Que veulent les fans ? Les premiers Lieder du
programme choisi par Jonas Kaufmann pour ce récital salzbourgeois ont été
suivis d’intempestifs applaudissements gênant visiblement le chanteur autant
que les amateurs de Lied dans le public. Il a ensuite pris prétexte de
l’arrivée d’un retardataire à l’une des places les plus chères de la soirée,
placé contre tout bon sens par le festival pendant lesdits applaudissements,
pour demander au public de s’abstenir dans la mesure du possible. Il n’a pas
été écouté : que veulent les fans, qui préfèrent s’étourdir de leurs
applaudissements plutôt que de respecter la demande raisonnable de celui-là
même qu’ils applaudissent ?
Un tel comportement est d’autant plus
regrettable que le concert, lui, méritait bien d’être écouté avec attention,
malgré deux défauts majeurs. Le premier est une conséquence du funeste culte
des stars : un programme qui aurait demandé une salle intime s’en trouve
programmé dans les trop grands espaces du Grosses Festspielhaus, dont
l’acoustique précise et riche ne rattrape pas tout à fait l’immensité. Le
second est dû au chanteur lui-même : quelle idée de proposer en première
partie douze Lieder de douze compositeurs différents ? C’est là encore
l’inverse de l’essence du Lied : la poésie a besoin de temps pour se
déployer, pas de changements brusques. L’ensemble est extrait de son récital
Selige Stunde, mais ce n’est pas une excuse.
Mais les réserves
théoriques tombent vite face à l’intégrité stylistique et aux moyens vocaux
inentamés du chanteur. Certes, Jonas Kaufmann a des pairs dans le Lied,
seule l’absurdité du star system lui donne un public que d’autres tout aussi
méritants n’ont pas ; Mark Padmore ou Ian Bostridge, par exemple, apportent
des couleurs plus sombres que Kaufmann n’a pas. Le sens du mot est toujours
là ; la capacité à alléger la voix, sans jamais céder sur la projection, est
impressionnante pour un musicien qui chante désormais Otello ou Tristan :
ces Lieder, souvent très connus, parfois plus rares, ont beau être
hétérogènes, le chanteur réussit à leur donner à chaque fois leur atmosphère
propre. Le Lied de Dvořák Als die alte Mutter est un des sommets émotionnels
de cette partie, mais c’est avec Mahler, Ich bin der Welt, qu’il la conclut,
dans une interprétation très retenue d’une grande précision musicale.

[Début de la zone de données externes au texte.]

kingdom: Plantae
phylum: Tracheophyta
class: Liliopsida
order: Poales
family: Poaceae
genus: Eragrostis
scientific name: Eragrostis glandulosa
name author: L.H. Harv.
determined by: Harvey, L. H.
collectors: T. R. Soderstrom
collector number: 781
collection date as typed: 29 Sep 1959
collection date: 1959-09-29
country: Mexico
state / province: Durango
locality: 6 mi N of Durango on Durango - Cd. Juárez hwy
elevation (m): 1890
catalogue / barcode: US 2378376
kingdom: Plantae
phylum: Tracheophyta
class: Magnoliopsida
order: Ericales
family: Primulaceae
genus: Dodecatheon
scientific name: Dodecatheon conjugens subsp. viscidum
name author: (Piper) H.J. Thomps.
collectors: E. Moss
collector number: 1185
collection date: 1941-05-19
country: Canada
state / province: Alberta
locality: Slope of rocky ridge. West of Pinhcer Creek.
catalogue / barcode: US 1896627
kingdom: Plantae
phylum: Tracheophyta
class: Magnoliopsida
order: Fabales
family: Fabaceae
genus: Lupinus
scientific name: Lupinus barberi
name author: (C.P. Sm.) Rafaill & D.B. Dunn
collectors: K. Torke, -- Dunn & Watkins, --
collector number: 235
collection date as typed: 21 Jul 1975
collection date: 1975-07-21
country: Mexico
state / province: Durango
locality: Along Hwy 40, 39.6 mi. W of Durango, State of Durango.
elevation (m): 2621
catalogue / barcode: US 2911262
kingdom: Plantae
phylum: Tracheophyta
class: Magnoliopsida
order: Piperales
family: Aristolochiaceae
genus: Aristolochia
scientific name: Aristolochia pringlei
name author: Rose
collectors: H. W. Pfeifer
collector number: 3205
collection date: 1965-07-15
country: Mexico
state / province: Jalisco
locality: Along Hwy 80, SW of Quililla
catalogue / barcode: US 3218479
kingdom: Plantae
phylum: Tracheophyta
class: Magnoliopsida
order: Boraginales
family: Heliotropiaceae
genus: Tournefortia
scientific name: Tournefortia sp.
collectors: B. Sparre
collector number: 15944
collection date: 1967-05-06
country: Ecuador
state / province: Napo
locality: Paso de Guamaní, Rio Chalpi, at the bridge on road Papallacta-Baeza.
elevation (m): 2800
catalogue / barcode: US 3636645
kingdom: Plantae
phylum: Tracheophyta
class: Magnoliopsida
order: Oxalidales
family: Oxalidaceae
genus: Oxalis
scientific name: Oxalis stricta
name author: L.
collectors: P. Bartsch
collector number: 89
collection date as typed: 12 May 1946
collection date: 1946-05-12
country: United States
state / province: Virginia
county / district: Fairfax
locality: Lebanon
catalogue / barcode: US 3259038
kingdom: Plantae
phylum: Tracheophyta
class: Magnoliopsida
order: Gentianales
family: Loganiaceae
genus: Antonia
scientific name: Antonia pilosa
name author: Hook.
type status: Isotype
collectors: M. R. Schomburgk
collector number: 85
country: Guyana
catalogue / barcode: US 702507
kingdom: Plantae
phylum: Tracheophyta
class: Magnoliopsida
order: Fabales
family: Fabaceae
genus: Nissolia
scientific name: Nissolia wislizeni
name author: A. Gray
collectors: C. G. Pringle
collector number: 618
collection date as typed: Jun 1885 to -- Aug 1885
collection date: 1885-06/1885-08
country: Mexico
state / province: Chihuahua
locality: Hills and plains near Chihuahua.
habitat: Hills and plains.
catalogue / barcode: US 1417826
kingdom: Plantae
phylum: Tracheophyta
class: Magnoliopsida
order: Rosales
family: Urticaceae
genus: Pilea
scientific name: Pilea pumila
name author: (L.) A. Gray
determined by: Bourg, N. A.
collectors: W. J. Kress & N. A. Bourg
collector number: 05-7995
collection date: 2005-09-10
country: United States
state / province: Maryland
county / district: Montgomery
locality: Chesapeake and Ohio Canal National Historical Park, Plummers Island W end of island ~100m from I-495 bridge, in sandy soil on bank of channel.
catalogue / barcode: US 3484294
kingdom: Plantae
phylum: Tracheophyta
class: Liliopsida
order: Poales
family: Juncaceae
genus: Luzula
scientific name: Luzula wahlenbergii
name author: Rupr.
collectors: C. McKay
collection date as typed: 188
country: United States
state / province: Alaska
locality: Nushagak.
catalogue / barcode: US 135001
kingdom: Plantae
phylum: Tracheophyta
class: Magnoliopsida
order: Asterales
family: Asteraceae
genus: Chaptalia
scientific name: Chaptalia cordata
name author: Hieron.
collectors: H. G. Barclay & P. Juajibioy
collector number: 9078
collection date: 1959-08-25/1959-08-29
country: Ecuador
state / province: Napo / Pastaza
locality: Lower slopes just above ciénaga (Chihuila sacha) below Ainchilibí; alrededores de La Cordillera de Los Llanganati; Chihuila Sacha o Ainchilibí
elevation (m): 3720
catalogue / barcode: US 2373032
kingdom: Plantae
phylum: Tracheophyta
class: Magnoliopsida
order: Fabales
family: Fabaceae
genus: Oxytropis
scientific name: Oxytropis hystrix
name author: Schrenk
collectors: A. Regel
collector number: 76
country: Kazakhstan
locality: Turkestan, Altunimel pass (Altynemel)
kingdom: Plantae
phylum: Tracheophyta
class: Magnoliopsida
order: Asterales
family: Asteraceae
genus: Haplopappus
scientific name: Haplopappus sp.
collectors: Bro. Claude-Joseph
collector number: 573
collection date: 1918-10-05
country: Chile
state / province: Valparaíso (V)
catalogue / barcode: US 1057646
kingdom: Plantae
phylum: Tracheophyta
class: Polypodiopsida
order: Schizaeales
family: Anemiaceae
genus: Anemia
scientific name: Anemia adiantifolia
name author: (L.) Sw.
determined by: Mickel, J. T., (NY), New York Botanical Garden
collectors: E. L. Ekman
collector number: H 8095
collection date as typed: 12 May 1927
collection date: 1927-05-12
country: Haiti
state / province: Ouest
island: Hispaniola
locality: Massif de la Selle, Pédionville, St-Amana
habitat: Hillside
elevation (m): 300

La deuxième partie du concert est elle aussi extraite d’un disque, mais
elle est beaucoup plus cohérente : les Lieder de Liszt, rares au concert
comme au disque, méritent bien d’être ainsi défendus. À l’exception des
anecdotiques Cloches de Marling, tous sont des merveilles, qui obligent
Kaufmann à sortir de l’atmosphère éthérée, d’amours romantiques en paysages
bucoliques, qui parcourt la première partie. Passons sur un accent vériste
trop appuyé à un moment de O lieb, so lang du lieben kannst, sur une
tendance un peu trop systématique à monter en voix de tête déjà présente
avant l’entracte. L’investissement du musicien, la densité poétique de sa
diction, la compréhension intime des enjeux de chaque œuvre sont à la
hauteur de l’inspiration de Liszt. La bile de Vergiftet sind meine Lieder
est tout aussi convaincante que la fantaisie bizarre des Drei Zigeuner de
Lenau ; des deux versions composées par Liszt du poème de Goethe Freudvoll
und leidvoll (plus connu par le Lied de Beethoven dans sa musique de scène
pour Egmont), la première est la plus passionnante, refusant le pathos,
semblant découvrir les mots au fur et à mesure et pesant les résonances
émotionnelles de chacun d’eux : tout star qu’il est, Kaufmann approfondit
cette introspection avec une bouleversante simplicité.
La longue
séance de bis, avec un public prêt à partir après chacun d’entre eux, nous
ramène dans le quotidien banal du star system, mais peu importe : avec la
complicité de Helmut Deutsch, conseiller précieux et accompagnateur toujours
un peu trop discret, Jonas Kaufmann montre que l’intégrité artistique
résiste même en conditions difficiles.